___ Extract
Sekhemre Shedtawy Sobekemsaf II was an Egyptian king who reigned during the Second Intermediate Period, when Egypt was fragmented and ruled by multiple kings. He was a king of the Theban 17th dynasty because both he and Sobekemsaf II were the predecessors of Nubkheperre Intef who was certainly a Theban 17th dynasty king.

==Biography==
His throne name, Sekhemre Shedtawy, means "Powerful is Re; Rescuer of the Two Lands". It is now believed by Egyptologists such as Kim Ryholt and Daniel Polz that Sobekemsaf II was the father of both Sekhemre-Wepmaat Intef and Nubkheperre Intef based on an inscription carved on a doorjamb discovered in the ruins of a 17th Dynasty temple at Gebel Antef in the early 1990s which was built under Nubkheperre Intef. The doorjamb mentions a king Sobekem[saf] as the father of Nubkheperre Intef/Antef VII--(Antef begotten of Sobekem...) He was in all likelihood the Prince Sobekemsaf who is attested as the son and designated successor of king Sobekemsaf I on Cairo Statue CG 386.

The British Egyptologist Aidan Dodson also endorses this new interpretation of the doorjamb's text and writes:
Ryholt does...introduce the new "Desert Roads" evidence from the Darnells' survey to show that Nubkheperrre Inyotef (dubbed by Ryholt "Inyotef N") was a son of [a king] Sobekemsaf, thus providing a key genealogical link within the [17th] dynasty.
______
___ Recorded information
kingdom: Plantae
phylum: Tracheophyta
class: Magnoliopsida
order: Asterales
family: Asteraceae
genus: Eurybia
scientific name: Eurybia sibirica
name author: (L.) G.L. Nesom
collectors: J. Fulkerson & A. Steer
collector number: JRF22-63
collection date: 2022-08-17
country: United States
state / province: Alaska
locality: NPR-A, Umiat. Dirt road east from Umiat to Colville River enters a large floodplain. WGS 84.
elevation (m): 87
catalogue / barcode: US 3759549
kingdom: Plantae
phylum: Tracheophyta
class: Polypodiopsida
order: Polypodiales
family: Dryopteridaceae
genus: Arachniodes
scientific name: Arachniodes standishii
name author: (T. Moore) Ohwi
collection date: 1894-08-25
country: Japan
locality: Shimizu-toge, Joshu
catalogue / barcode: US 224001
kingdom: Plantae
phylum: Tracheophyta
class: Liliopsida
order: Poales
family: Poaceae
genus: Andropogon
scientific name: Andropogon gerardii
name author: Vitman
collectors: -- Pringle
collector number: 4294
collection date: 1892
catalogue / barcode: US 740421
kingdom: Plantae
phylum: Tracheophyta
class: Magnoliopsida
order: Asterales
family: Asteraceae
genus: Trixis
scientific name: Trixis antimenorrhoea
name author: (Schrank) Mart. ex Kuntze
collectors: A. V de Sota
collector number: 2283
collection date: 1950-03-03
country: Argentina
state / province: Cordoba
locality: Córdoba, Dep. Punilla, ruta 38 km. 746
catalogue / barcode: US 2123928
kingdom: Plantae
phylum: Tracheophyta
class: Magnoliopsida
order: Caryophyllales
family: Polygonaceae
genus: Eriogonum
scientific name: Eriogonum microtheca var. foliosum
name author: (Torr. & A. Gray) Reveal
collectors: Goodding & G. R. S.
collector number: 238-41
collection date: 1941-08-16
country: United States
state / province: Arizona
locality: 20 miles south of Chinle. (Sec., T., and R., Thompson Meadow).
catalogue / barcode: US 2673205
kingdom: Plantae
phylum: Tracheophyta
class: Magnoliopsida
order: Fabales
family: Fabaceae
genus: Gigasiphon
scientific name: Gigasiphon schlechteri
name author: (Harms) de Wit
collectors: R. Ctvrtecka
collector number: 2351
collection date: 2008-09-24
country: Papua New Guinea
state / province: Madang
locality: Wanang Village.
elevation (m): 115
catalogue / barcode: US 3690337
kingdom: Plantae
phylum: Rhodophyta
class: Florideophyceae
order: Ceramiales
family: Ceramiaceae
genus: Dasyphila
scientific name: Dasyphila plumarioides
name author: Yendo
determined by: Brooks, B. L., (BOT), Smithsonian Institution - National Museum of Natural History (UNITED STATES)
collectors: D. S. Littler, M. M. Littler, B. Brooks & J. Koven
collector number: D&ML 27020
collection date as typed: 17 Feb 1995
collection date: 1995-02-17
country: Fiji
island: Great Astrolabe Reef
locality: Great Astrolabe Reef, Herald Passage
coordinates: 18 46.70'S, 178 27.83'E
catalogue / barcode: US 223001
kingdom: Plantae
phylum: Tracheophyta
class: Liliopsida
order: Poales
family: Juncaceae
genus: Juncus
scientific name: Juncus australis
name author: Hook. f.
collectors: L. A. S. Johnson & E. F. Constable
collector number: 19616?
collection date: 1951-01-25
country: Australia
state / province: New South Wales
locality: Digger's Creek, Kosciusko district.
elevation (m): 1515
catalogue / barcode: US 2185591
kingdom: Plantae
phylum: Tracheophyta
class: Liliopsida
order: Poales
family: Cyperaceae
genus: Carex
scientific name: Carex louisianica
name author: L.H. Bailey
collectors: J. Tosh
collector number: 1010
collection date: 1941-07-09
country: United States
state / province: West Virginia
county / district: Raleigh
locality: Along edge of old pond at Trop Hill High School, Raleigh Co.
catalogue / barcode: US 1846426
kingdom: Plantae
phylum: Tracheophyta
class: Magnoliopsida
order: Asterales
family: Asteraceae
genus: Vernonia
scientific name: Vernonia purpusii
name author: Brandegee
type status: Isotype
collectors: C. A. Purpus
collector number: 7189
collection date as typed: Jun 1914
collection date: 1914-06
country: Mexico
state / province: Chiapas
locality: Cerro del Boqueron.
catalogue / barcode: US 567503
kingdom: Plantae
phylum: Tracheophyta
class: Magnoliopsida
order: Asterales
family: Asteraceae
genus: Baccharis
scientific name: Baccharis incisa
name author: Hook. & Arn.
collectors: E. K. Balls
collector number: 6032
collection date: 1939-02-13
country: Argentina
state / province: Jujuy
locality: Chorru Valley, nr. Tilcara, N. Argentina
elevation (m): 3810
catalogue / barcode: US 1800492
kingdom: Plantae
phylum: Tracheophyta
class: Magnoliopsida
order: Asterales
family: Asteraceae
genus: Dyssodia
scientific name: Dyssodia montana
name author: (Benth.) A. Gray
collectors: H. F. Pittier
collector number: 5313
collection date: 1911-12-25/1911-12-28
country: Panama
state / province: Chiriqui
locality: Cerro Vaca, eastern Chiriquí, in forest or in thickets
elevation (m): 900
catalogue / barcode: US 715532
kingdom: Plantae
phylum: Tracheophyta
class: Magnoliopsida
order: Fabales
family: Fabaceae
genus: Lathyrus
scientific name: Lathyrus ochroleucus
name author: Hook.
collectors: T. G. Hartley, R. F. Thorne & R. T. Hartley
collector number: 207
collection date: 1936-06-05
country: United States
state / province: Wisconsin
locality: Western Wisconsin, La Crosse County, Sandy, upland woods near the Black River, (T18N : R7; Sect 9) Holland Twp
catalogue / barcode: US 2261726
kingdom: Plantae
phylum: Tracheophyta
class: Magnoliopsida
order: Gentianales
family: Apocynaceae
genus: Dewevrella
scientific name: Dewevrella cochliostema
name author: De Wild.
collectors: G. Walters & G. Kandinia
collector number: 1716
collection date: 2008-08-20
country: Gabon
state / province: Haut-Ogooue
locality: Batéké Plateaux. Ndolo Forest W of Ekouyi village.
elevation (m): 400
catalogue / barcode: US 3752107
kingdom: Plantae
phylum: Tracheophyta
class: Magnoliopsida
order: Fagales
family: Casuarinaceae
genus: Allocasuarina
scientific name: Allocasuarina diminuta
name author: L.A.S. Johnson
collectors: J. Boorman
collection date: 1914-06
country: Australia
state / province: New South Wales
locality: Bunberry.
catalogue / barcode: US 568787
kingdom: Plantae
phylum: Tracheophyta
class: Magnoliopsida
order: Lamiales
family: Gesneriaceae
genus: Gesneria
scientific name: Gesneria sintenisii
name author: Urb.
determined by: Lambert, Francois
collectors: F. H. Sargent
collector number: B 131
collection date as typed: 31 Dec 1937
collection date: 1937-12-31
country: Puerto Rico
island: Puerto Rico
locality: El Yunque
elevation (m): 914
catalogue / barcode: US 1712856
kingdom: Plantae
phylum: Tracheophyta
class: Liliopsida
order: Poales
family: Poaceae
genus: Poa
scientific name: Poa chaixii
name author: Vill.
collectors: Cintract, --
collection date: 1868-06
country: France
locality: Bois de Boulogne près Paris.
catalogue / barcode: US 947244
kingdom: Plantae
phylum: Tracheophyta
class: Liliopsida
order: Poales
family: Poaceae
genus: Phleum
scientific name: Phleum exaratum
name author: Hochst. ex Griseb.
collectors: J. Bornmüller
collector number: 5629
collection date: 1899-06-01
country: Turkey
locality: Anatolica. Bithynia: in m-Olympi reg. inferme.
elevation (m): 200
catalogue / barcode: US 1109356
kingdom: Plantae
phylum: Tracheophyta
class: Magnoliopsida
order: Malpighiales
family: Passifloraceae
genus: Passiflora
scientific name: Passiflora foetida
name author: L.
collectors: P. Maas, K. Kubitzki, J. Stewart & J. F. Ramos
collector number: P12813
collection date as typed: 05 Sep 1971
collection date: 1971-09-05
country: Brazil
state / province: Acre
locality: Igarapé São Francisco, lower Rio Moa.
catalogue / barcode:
______
■ Using the information:
1. In the Sobekemsaf II text, restate the part that opens with the words containing "The British Egyptologist" and closes with "the [17th] dynasty.", renaming "doorjamb's text" as "doorjamb inscription".
2. According to the Sobekemsaf II text, on what basis do Kim Ryholt and Daniel Polz hold that Sobekemsaf II was the father of Nubkheperre Intef?
3. Resume the Sobekemsaf II text from the point at which it stops.
The entries are drawn from a source separate from the Sobekemsaf II text.

■ Exercise responses:
1.
The British Egyptologist Aidan Dodson also endorses this new interpretation of the doorjamb inscription and writes:
Ryholt does...introduce the new "Desert Roads" evidence from the Darnells' survey to show that Nubkheperrre Inyotef (dubbed by Ryholt "Inyotef N") was a son of [a king] Sobekemsaf, thus providing a key genealogical link within the [17th] dynasty.

2. Their view rests on an inscription carved on a doorjamb. The doorjamb was found in the early 1990s in the ruins of a 17th Dynasty temple at Gebel Antef, which was built under Nubkheperre Intef. The inscription names a king Sobekem[saf] as the father of Nubkheperre Intef.

3.
In the Second Intermediate Period (SIP) there were two kings with the nomen Sobekemsaf: Sekhemre Shedtawy Sobekemsaf and Sekhemre Wadjkhau Sobekemsaf. In addition there is a prenomen Sekhemre Shedwaset, Powerful is Ra, Rescuer of Waset (gr. Thebes), which may be a local variation of Sekhemre Shedtawy. The names imply a time of turmoil where the city and land was in need of rescue. There were also a King's Son Sobekemsaf. Several private individuals and officials also had the name Sobekemsaf, like the reporter of Thebes Sobekemsaf who was the brother of a Queen Nubkhaes. The latter seem to have ascended the throne following the fall of the late 13th Dynasty, as her uncle High Steward Nebankh had served Neferhotep I and Sobekhotep IV. It is unclear if there were one or two queens named Nubkhaes. Attestations of Nubkhes (I) does not preserve the name of her husband, and the Papyrus Abbott assumes that Nubkhaes (II) found in the tomb of Sobekemsaf was his wife. The numbering of Sobekemsaf I and Sobekemsaf II can be confused, Ryholt (1997) has Sekhemre Shedtawy as Sobekemsaf I.

==Attestations==
A list of attestations is provided by Ryholt 1997:393 File 17/2. In the preserved attestations only the prenomen and nomen are preserved.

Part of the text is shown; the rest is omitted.